**Extract**
####
Search & Retrieval¶
Find evidence in your corpus using keyword matching or semantic search by meaning.
Keyword Search¶
Case-insensitive substring match on specific columns:
# Find papers using survey methodology
survey_papers = mapper.search_papers(column='methodology', query='survey')
print(f"Found {len(survey_papers)} papers using survey methodology:")
for _, row in survey_papers.head(3).iterrows():
print(f" • {row['title'][:60]}... ({row['year']})")
Semantic Search¶
Semantic search uses embedding vectors to find content by meaning, not exact keywords.
results = mapper.search_corpus(
query="influence of social ties on information diffusion",
semantic=True,
limit=5
)
for r in results:
print(f"[{r['match_score']:.3f}] {r['title']} ({r['year']})")
When to Use Semantic Search
Use semantic search when you're looking for conceptually related content that may not use your exact terminology. For example, searching for "network effects" might find papers discussing "social contagion" or "peer influence."
Enhanced Retrieval¶
Enhanced mode adds two powerful features:
| Feature | Description |
|---|---|
| MMR Reranking | Maximal Marginal Relevance ensures diverse results, not just the most similar |
| Consensus Grouping | Identifies when multiple papers make the same claim |
enhanced_results = mapper.search_corpus(
query="social contagion vs homophily",
semantic=True,
use_enhanced=True,
node_types=["finding", "limitation", "method", "hypothesis"],
limit=5
)
####
**Listed entries**
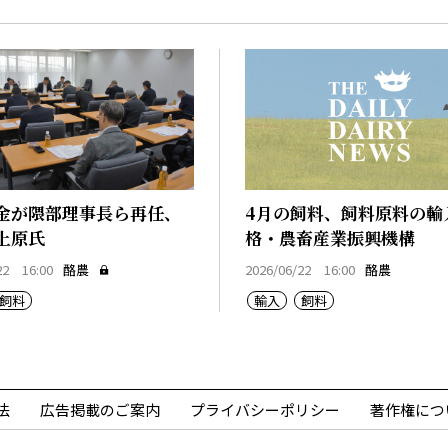
金が隈部理事長ら再任、
4月の飼料、飼料原料の輸
上原氏
格・農畜産業振興機構
22 16:00
酪農
2026/06/22 16:00
酪農
飼料
輸入
飼料
法
広告掲載のご案内
プライバシーポリシー
著作権につ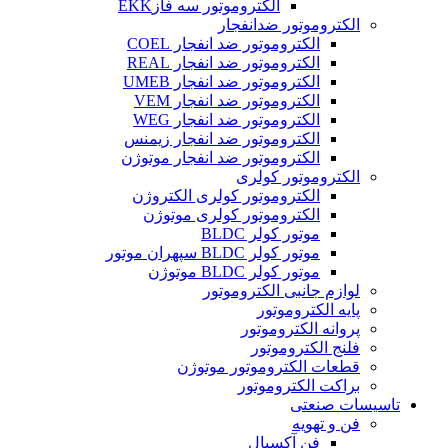
الکتروموتور سه فازEKK
الکتروموتور ضدانفجار
الکتروموتور ضد انفجار COEL
الکتروموتور ضد انفجار REAL
الکتروموتور ضد انفجار UMEB
الکتروموتور ضد انفجار VEM
الکتروموتور ضد انفجار WEG
الکتروموتور ضد انفجار زیمنس
الکتروموتور ضد انفجار موتوژن
الکتروموتور کولری
الکتروموتور کولری الکتروژن
الکتروموتور کولری موتوژن
موتور کولر BLDC
موتور کولر BLDC سپهران موتور
موتور کولر BLDC موتوژن
لوازم جانبی الکتروموتور
پایه الکتروموتور
پروانه الکتروموتور
فلنج الکتروموتور
قطعات الکتروموتور موتوژن
براکت الکتروموتور
تاسیسات صنعتی
فن و تهویه
فن آکسیال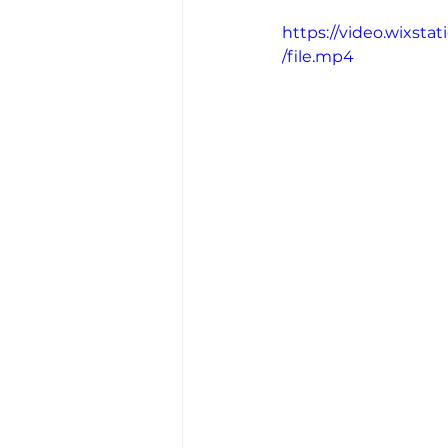
https://video.wixs
/file.mp4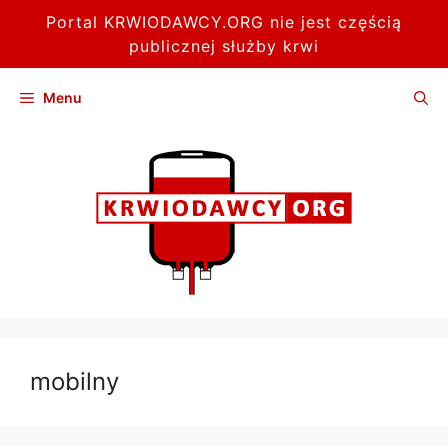
Portal KRWIODAWCY.ORG nie jest częścią
publicznej służby krwi
Przejdź
Menu
do
treści
mobilny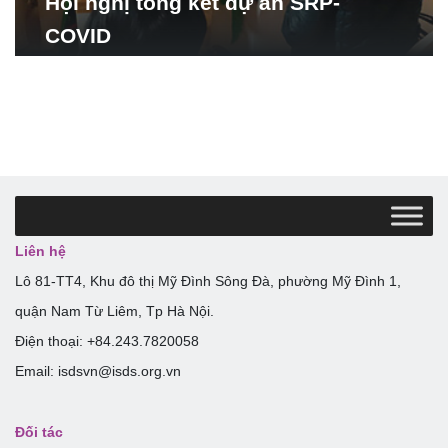
Hội nghị tổng kết dự án SRP-
COVID
Liên hệ
Lô 81-TT4, Khu đô thị Mỹ Đình Sông Đà, phường Mỹ Đình 1,
quận Nam Từ Liêm, Tp Hà Nội.
Điện thoại: +84.243.7820058
Email: isdsvn@isds.org.vn
Đối tác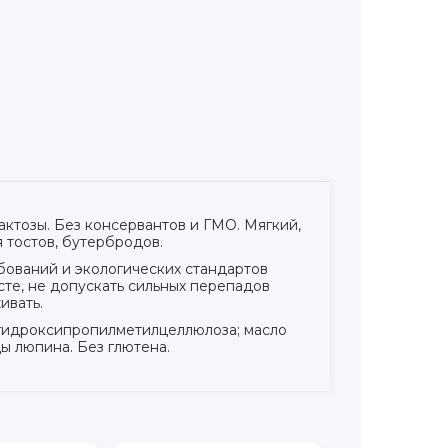
актозы. Без консервантов и ГМО. Мягкий,
я тостов, бутербродов.
бований и экологических стандартов
сте, не допускать сильных перепадов
ивать.
ь гидроксипропилметилцеллюлоза; масло
ы люпина. Без глютена.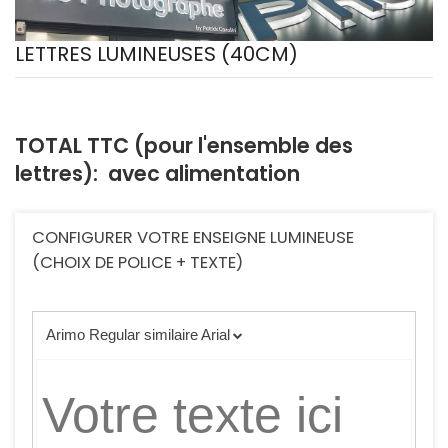
LETTRES LUMINEUSES (40CM)
TOTAL TTC (pour l'ensemble des
lettres):
avec alimentation
CONFIGURER VOTRE ENSEIGNE LUMINEUSE
(CHOIX DE POLICE + TEXTE)
Arimo Regular similaire Arial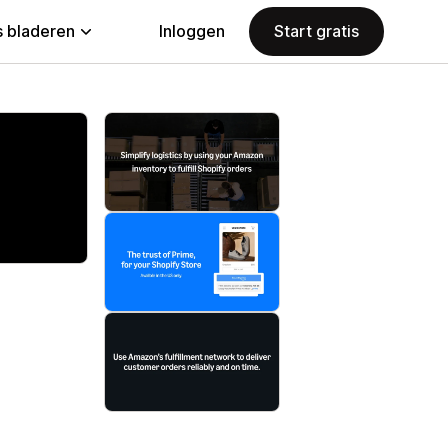
 bladeren
Inloggen
Start gratis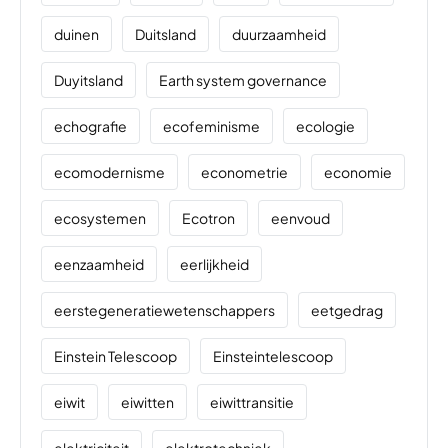
duinen
Duitsland
duurzaamheid
Duyitsland
Earth system governance
echografie
ecofeminisme
ecologie
ecomodernisme
econometrie
economie
ecosystemen
Ecotron
eenvoud
eenzaamheid
eerlijkheid
eerstegeneratiewetenschappers
eetgedrag
Einstein Telescoop
Einsteintelescoop
eiwit
eiwitten
eiwittransitie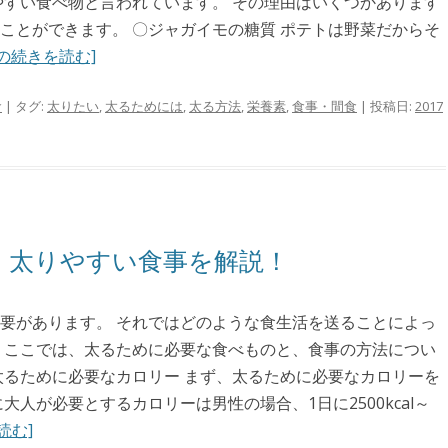
やすい食べ物と言われています。 その理由はいくつかあります
ことができます。 〇ジャガイモの糖質 ポテトは野菜だからそ
の続きを読む]
食
| タグ:
太りたい
,
太るためには
,
太る方法
,
栄養素
,
食事・間食
| 投稿日:
2017
 太りやすい食事を解説！
要があります。 それではどのような食生活を送ることによっ
 ここでは、太るために必要な食べものと、食事の方法につい
太るために必要なカロリー まず、太るために必要なカロリーを
大人が必要とするカロリーは男性の場合、1日に2500kcal～
読む]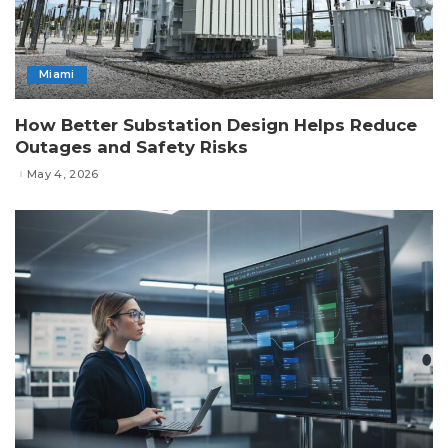
Miami
How Better Substation Design Helps Reduce
Outages and Safety Risks
May 4, 2026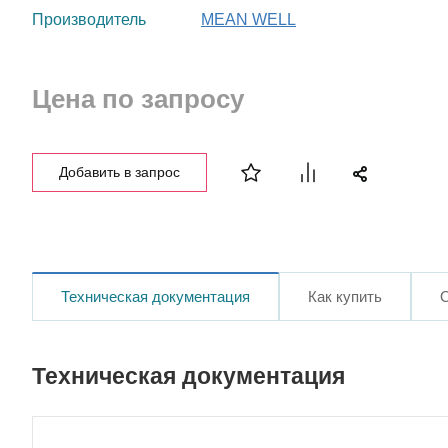
Производитель
MEAN WELL
Цена по запросу
Добавить в запрос
Техническая документация
Как купить
Техническая документация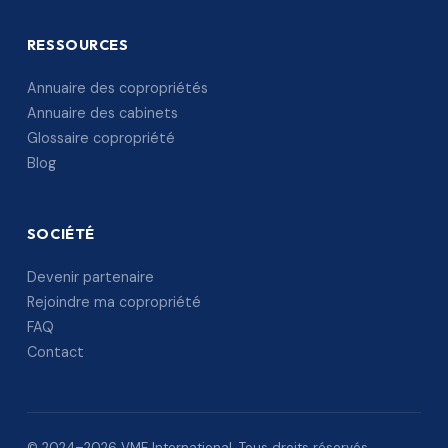
RESSOURCES
Annuaire des copropriétés
Annuaire des cabinets
Glossaire copropriété
Blog
SOCIÉTÉ
Devenir partenaire
Rejoindre ma copropriété
FAQ
Contact
© 2024–2026 VME International. Tous droits réservés.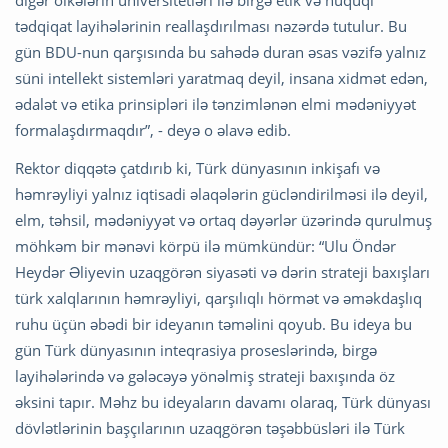
digər ölkələrin universitetləri ilə birgə etik və hüquqi
tədqiqat layihələrinin reallaşdırılması nəzərdə tutulur. Bu
gün BDU-nun qarşısında bu sahədə duran əsas vəzifə yalnız
süni intellekt sistemləri yaratmaq deyil, insana xidmət edən,
ədalət və etika prinsipləri ilə tənzimlənən elmi mədəniyyət
formalaşdırmaqdır”, - deyə o əlavə edib.
Rektor diqqətə çatdırıb ki, Türk dünyasının inkişafı və
həmrəyliyi yalnız iqtisadi əlaqələrin gücləndirilməsi ilə deyil,
elm, təhsil, mədəniyyət və ortaq dəyərlər üzərində qurulmuş
möhkəm bir mənəvi körpü ilə mümkündür: “Ulu Öndər
Heydər Əliyevin uzaqgörən siyasəti və dərin strateji baxışları
türk xalqlarının həmrəyliyi, qarşılıqlı hörmət və əməkdaşlıq
ruhu üçün əbədi bir ideyanın təməlini qoyub. Bu ideya bu
gün Türk dünyasının inteqrasiya proseslərində, birgə
layihələrində və gələcəyə yönəlmiş strateji baxışında öz
əksini tapır. Məhz bu ideyaların davamı olaraq, Türk dünyası
dövlətlərinin başçılarının uzaqgörən təşəbbüsləri ilə Türk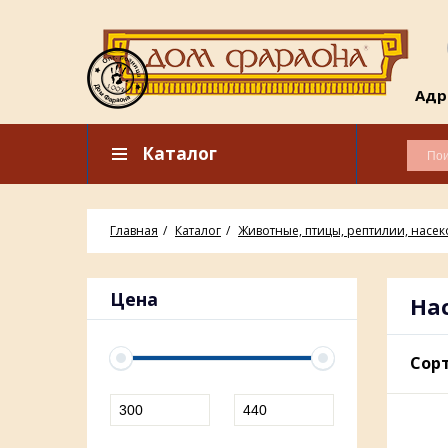
Адре
Каталог
Главная
Каталог
Животные, птицы, рептилии, насе
Цена
На
Сорт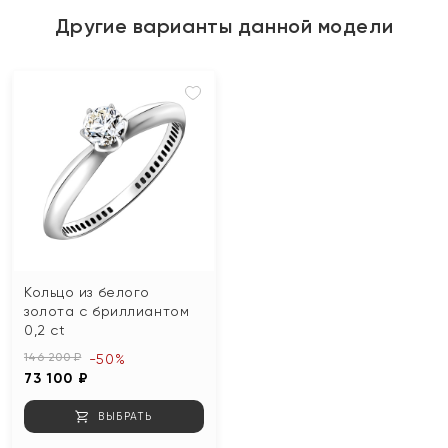
Другие варианты данной модели
Кольцо из белого
золота с бриллиантом
0,2 ct
146 200 ₽
-50%
73 100 ₽
ВЫБРАТЬ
####
**Task 1**
In the search and retrieval page, what kind of match does keyword search perform?
**Task 2**
Resume the search and retrieval page after its last line.
The data above is not relevant to this work.

**Exercise response 1**
A case-insensitive substring match on specific columns.

**Exercise response 2**
for r in enhanced_results:
print(f"[{r['match_score']:.2f}] {r['title']}...")
print(f" Type: {r['node_type']}")
print(f" Context: {r['match_context'][:100]}...\n")
Filtering by Node Type¶
Control which knowledge graph node types appear in results:
| Node Type | What It Captures |
|---|---|
paper |
Paper titles and abstracts |
finding |
Key results and claims |
method |
Research methodologies |
limitation |
Acknowledged weaknesses |
hypothesis |
Theoretical propositions |
Year-Range Filtering¶
Scope any search to specific time periods:
# Only retrieve evidence from 2010-2020
recent_results = mapper.search_corpus(
query="network centrality",
semantic=True,
min_year=2010,
max_year=2020,
limit=5
)
for r in recent_results:
print(f"{r['year']}: {r['title']}")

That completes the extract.